Recess appointments became controversial as modern travel and longer congressional sessions have eliminated some of the reasons that the framers created the exception in the first place. These appointments drew increased scrutiny in the 21st century, with the Supreme Court ruling on them for the first time in 2014.

The Origins and Role of Recess Appointments

The legal basis for recess appointments comes from Article II, Section 2 of the Constitution, which states: “The President shall have Power to fill up all Vacancies that may happen during the Recess of the Senate, by granting Commissions which shall expire at the End of their next Session.” Recess appointments are temporary, and appointees must receive congressional approval in order to continue their role for more than one congressional session.

Methods of travel and communication in the 1780s limited how quickly senators could gather to approve appointments during recesses, which could last for several months at a time. This may explain why the framers do not seem to have debated recess appointments very much before including the presidential power in the Constitution. In the Federalist Papers, Alexander Hamilton called it “nothing more than a supplement…for the purpose of establishing an auxiliary method of appointment, in cases to which the general method was inadequate.”

Controversies Over Recess Appointments

The Senate has historically approved most recess appointments, but there have been some notable exceptions. In 1831, during a nine-month period in which Congress did not meet, Andrew Jackson appointed Martin Van Buren as ambassador to Great Britain. The Senate had previously rejected many of Jackson’s appointments, and when it began a new session, it rejected Buren’s nomination—this time with Jackson’s own vice president, John C. Calhoun, casting the deciding “no” vote (Jackson responded by dropping Calhoun as his running mate in his reelection and replacing him with Van Buren).

In the 1950s, President Dwight D. Eisenhower appointed three Supreme Court justices—Earl Warren, William J. Brennan and Potter Stewart—during congressional recesses. The Senate approved all three appointments when it was back in session. However, Eisenhower’s actions led the Senate Judiciary Committee to issue a report arguing that a president should only make recess appointments in unusual circumstances.

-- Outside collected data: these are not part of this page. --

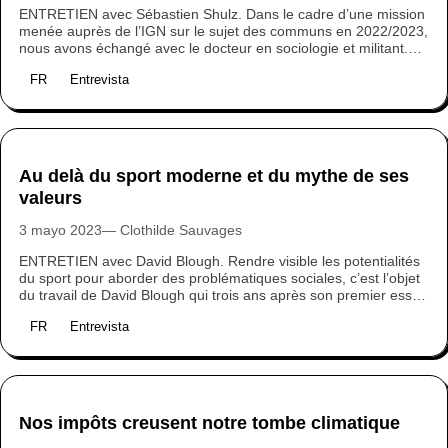
ENTRETIEN avec Sébastien Shulz. Dans le cadre d’une mission
menée auprès de l’IGN sur le sujet des communs en 2022/2023,
nous avons échangé avec le docteur en sociologie et militant.
Plongée dans une société des communs à créer, où l’Etat
FR
Entrevista
jouerait un rôle de partenaire et où chacun pourrait faire partie
des communs qui le concernent.
Au delà du sport moderne et du mythe de ses
valeurs
3 mayo 2023
Clothilde Sauvages
ENTRETIEN avec David Blough. Rendre visible les potentialités
du sport pour aborder des problématiques sociales, c’est l’objet
du travail de David Blough qui trois ans après son premier essai
Sport-washing (2020), publie aux éditions Rue de l’échiquier Le
FR
Entrevista
Sport des solutions : Voyage en terre des possibles (2023). À
moins de 500 jours des Jeux Olympiques 2024, qui se veulent
“durables, solidaires, inclusifs et attractifs pour les territoires”,
nous l’avons interrogé pour comprendre en quoi le sport à
impact est-il différent des logiques du sport traditionnel ?
Nos impôts creusent notre tombe climatique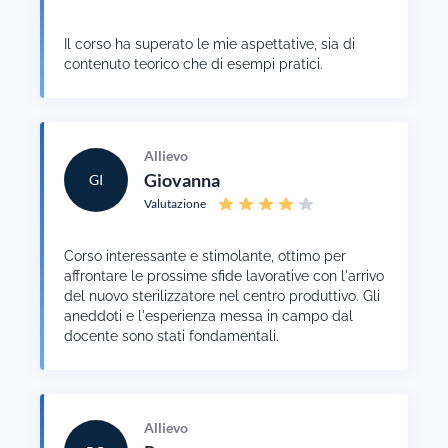
Il corso ha superato le mie aspettative, sia di
contenuto teorico che di esempi pratici.
Allievo
Giovanna
GI
Valutazione
Corso interessante e stimolante, ottimo per
affrontare le prossime sfide lavorative con l'arrivo
del nuovo sterilizzatore nel centro produttivo. Gli
aneddoti e l'esperienza messa in campo dal
docente sono stati fondamentali.
Allievo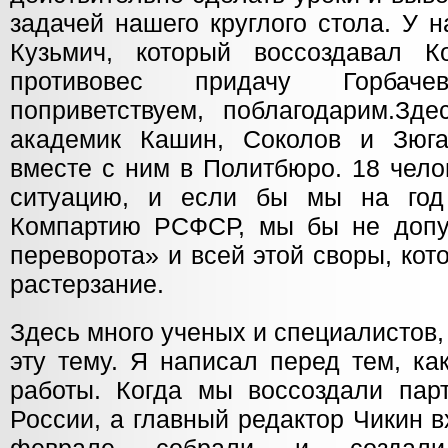
задачей нашего круглого стола. У 
Кузьмич, который воссоздавал 
противовес придачу Горбач
поприветствуем, поблагодарим.Зде
академик Кашин, Соколов и Зюга
вместе с ним в Политбюро. 18 чело
ситуацию, и если бы мы на год
Компартию РСФСР, мы бы не допус
переворота» и всей этой своры, кот
растерзание.
Здесь много ученых и специалистов
эту тему. Я написал перед тем, ка
работы. Когда мы воссоздали пар
России, а главный редактор Чикин 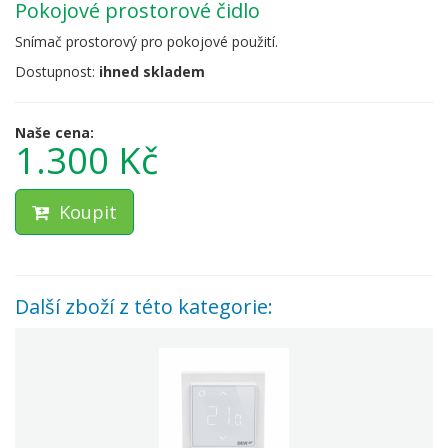
pokojové prostorové čidlo
Snímač prostorový pro pokojové použití.
Dostupnost:
ihned skladem
Naše cena:
1.300 Kč
Koupit
Další zboží z této kategorie: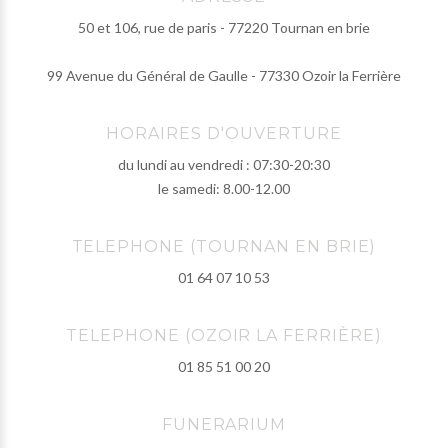
50 et 106, rue de paris - 77220 Tournan en brie
99 Avenue du Général de Gaulle - 77330 Ozoir la Ferrière
HORAIRES D'OUVERTURE
du lundi au vendredi : 07:30-20:30
le samedi: 8.00-12.00
TELEPHONE (TOURNAN EN BRIE)
01 64 07 10 53
TELEPHONE (OZOIR LA FERRIÈRE)
01 85 51 00 20
FUNERARIUM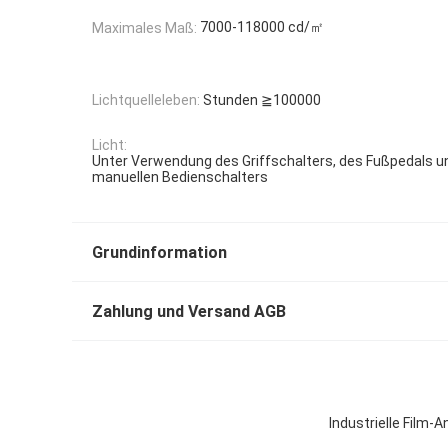
7000-118000 cd/㎡
Maximales Maß:
Lichtquelleleben:
Stunden ≧100000
Licht:
Unter Verwendung des Griffschalters, des Fußpedals u
manuellen Bedienschalters
Grundinformation
Zahlung und Versand AGB
Industrielle Film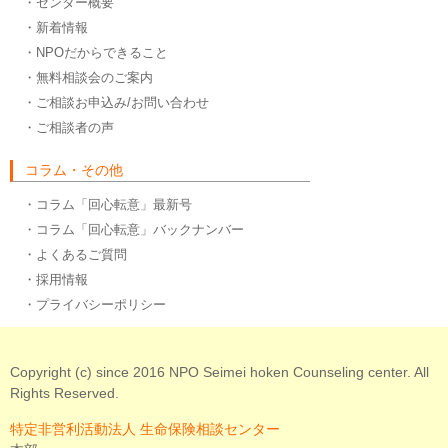
・センター概要
・新着情報
・NPOだからできること
・無料相談会のご案内
・ご相談お申込み/お問い合わせ
・ご相談者の声
コラム・その他
・コラム「回心転意」最新号
・コラム「回心転意」バックナンバー
・よくあるご質問
・採用情報
・プライバシーポリシー
Copyright (c) since 2016 NPO Seimei hoken Counseling center. All
Rights Reserved.
特定非営利活動法人 生命保険相談センター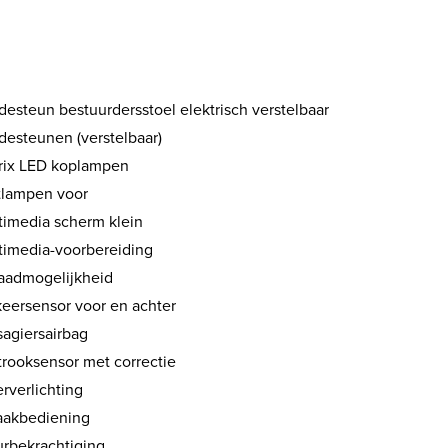
desteun bestuurdersstoel elektrisch verstelbaar
desteunen (verstelbaar)
rix LED koplampen
tlampen voor
timedia scherm klein
timedia-voorbereiding
aadmogelijkheid
keersensor voor en achter
sagiersairbag
trooksensor met correctie
rverlichting
aakbediening
urbekrachtiging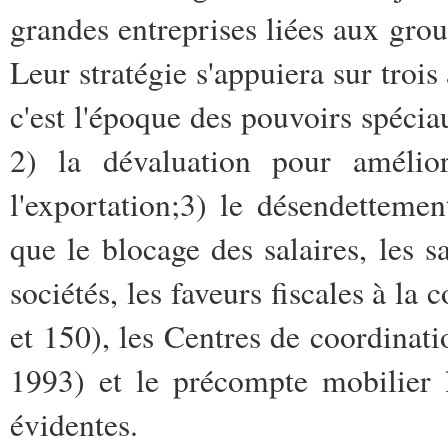
grandes entreprises liées aux gro
Leur stratégie s'appuiera sur troi
c'est l'époque des pouvoirs spéci
2) la dévaluation pour amélior
l'exportation;3) le désendettemen
que le blocage des salaires, les s
sociétés, les faveurs fiscales à la 
et 150), les Centres de coordinati
1993) et le précompte mobilier l
évidentes.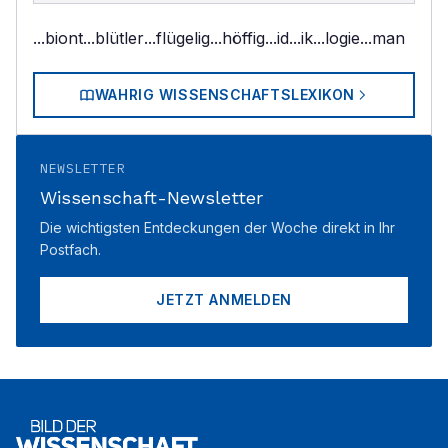
...biont
...blütler
...flügelig
...höffig
...id
...ik
...logie
...man
WAHRIG WISSENSCHAFTSLEXIKON
NEWSLETTER
Wissenschaft-Newsletter
Die wichtigsten Entdeckungen der Woche direkt in Ihr
Postfach.
JETZT ANMELDEN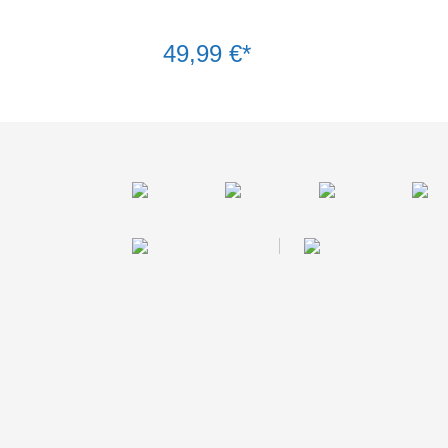
49,99 €*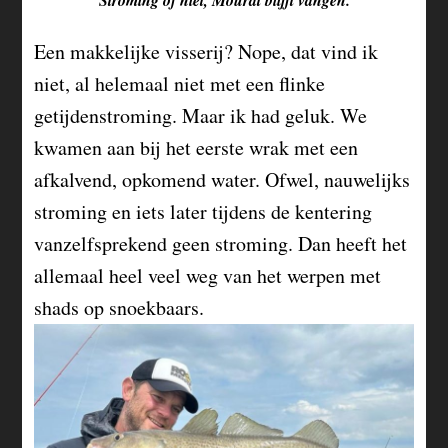
Een makkelijke visserij? Nope, dat vind ik
niet, al helemaal niet met een flinke
getijdenstroming. Maar ik had geluk. We
kwamen aan bij het eerste wrak met een
afkalvend, opkomend water. Ofwel, nauwelijks
stroming en iets later tijdens de kentering
vanzelfsprekend geen stroming. Dan heeft het
allemaal heel veel weg van het werpen met
shads op snoekbaars.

Even so, recess appointments remained relatively unchallenged until the 21st century.

Supreme Court Weighs In

Today, senators have access to faster communication and transportation systems that allow them to quickly notify each other and gather at the Capitol in Washington, D.C., should the need arise. The length of congressional recesses has also grown shorter, and it is no longer normal for the Senate to be out of session for half the year. Because of this, critics of recess appointments have questioned the appropriateness and relevancy of the process in modern politics.

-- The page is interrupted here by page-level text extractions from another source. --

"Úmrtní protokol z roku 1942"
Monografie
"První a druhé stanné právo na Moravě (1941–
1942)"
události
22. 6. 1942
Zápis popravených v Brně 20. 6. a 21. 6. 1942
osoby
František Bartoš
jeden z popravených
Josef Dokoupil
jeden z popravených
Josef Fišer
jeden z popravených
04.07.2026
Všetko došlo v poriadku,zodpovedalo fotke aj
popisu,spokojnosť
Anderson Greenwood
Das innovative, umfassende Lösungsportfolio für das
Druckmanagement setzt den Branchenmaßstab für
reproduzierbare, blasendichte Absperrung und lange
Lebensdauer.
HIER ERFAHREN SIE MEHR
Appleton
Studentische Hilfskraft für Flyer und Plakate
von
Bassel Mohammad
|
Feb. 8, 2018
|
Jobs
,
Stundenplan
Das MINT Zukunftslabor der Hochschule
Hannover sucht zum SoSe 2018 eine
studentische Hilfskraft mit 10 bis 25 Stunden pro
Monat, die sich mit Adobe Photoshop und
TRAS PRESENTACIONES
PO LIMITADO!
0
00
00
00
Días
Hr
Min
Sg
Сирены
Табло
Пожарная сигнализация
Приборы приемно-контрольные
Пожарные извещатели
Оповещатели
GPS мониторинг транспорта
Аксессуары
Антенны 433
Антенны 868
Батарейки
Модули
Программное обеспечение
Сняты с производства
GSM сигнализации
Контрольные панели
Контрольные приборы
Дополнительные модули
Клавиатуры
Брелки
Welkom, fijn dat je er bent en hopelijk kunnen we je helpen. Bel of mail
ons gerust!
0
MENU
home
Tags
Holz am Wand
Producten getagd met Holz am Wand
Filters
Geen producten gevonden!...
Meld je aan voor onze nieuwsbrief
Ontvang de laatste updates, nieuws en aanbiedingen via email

In addition, recess appointments—as well as the definition of what counts as a “recess”—have become more politically charged. Since the mid-2000s, senators have tried to block presidents from making recess appointments by sending a senator to an empty chamber every three days during recesses to bang a gavel, thus carving up the period of time the Senate is technically in recess, reports The New York Times.

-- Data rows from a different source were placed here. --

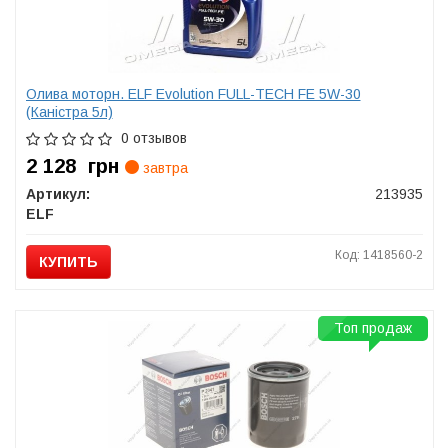
Олива моторн. ELF Evolution FULL-TECH FE 5W-30
(Каністра 5л)
0 отзывов
2 128
грн
завтра
Артикул:
213935
ELF
Код: 1418560-2
КУПИТЬ
Топ продаж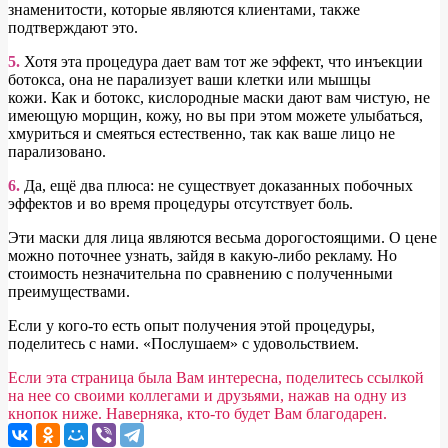
знаменитости, которые являются клиентами, также
подтверждают это.
5.
Хотя эта процедура дает вам тот же эффект, что инъекции
ботокса, она не парализует ваши клетки или мышцы
кожи. Как и ботокс, кислородные маски дают вам чистую, не
имеющую морщин, кожу, но вы при этом можете улыбаться,
хмуриться и смеяться естественно, так как ваше лицо не
парализовано.
6.
Да, ещё два плюса: не существует доказанных побочных
эффектов и во время процедуры отсутствует боль.
Эти маски для лица являются весьма дорогостоящими. О цене
можно поточнее узнать, зайдя в какую-либо рекламу. Но
стоимость незначительна по сравнению с полученными
преимуществами.
Если у кого-то есть опыт получения этой процедуры,
поделитесь с нами. «Послушаем» с удовольствием.
Если эта страница была Вам интересна, поделитесь ссылкой
на нее со своими коллегами и друзьями, нажав на одну из
кнопок ниже. Наверняка, кто-то будет Вам благодарен.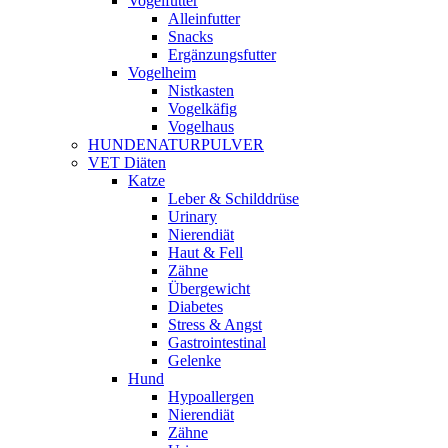
Vogelfutter
Alleinfutter
Snacks
Ergänzungsfutter
Vogelheim
Nistkasten
Vogelkäfig
Vogelhaus
HUNDENATURPULVER
VET Diäten
Katze
Leber & Schilddrüse
Urinary
Nierendiät
Haut & Fell
Zähne
Übergewicht
Diabetes
Stress & Angst
Gastrointestinal
Gelenke
Hund
Hypoallergen
Nierendiät
Zähne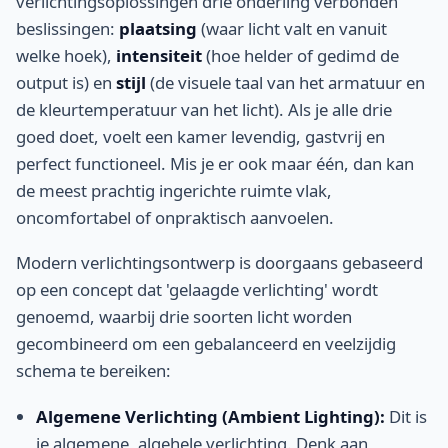
verlichtingsoplossingen drie onderling verbonden
beslissingen:
plaatsing
(waar licht valt en vanuit
welke hoek),
intensiteit
(hoe helder of gedimd de
output is) en
stijl
(de visuele taal van het armatuur en
de kleurtemperatuur van het licht). Als je alle drie
goed doet, voelt een kamer levendig, gastvrij en
perfect functioneel. Mis je er ook maar één, dan kan
de meest prachtig ingerichte ruimte vlak,
oncomfortabel of onpraktisch aanvoelen.
Modern verlichtingsontwerp is doorgaans gebaseerd
op een concept dat 'gelaagde verlichting' wordt
genoemd, waarbij drie soorten licht worden
gecombineerd om een gebalanceerd en veelzijdig
schema te bereiken:
Algemene Verlichting (Ambient Lighting):
Dit is
je algemene, algehele verlichting. Denk aan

The Supreme Court has upheld this method of shortening recesses. In January 2012, in response to the Senate refusing to hold hearings on President Barack Obama’s nominations, Obama appointed three people to the National Labor Relations Board during a congressional recess.

In 2014, the Supreme Court upheld the legality of recess appointments in its ruling for National Labor Relations Board v. Noel Canning. However, the court ruled that Obama’s three appointments did not count as recess appointments because the recess in question lasted for fewer than 10 days.

During President Donald Trump’s first term, senators continued to use the same method to block recess appointments. In April 2020, Trump threatened to force Congress to adjourn if the Senate did not approve his nominations, so that he could make recess appointments. Following his election in November 2024, Trump declared his intention to make recess appointments when he takes office.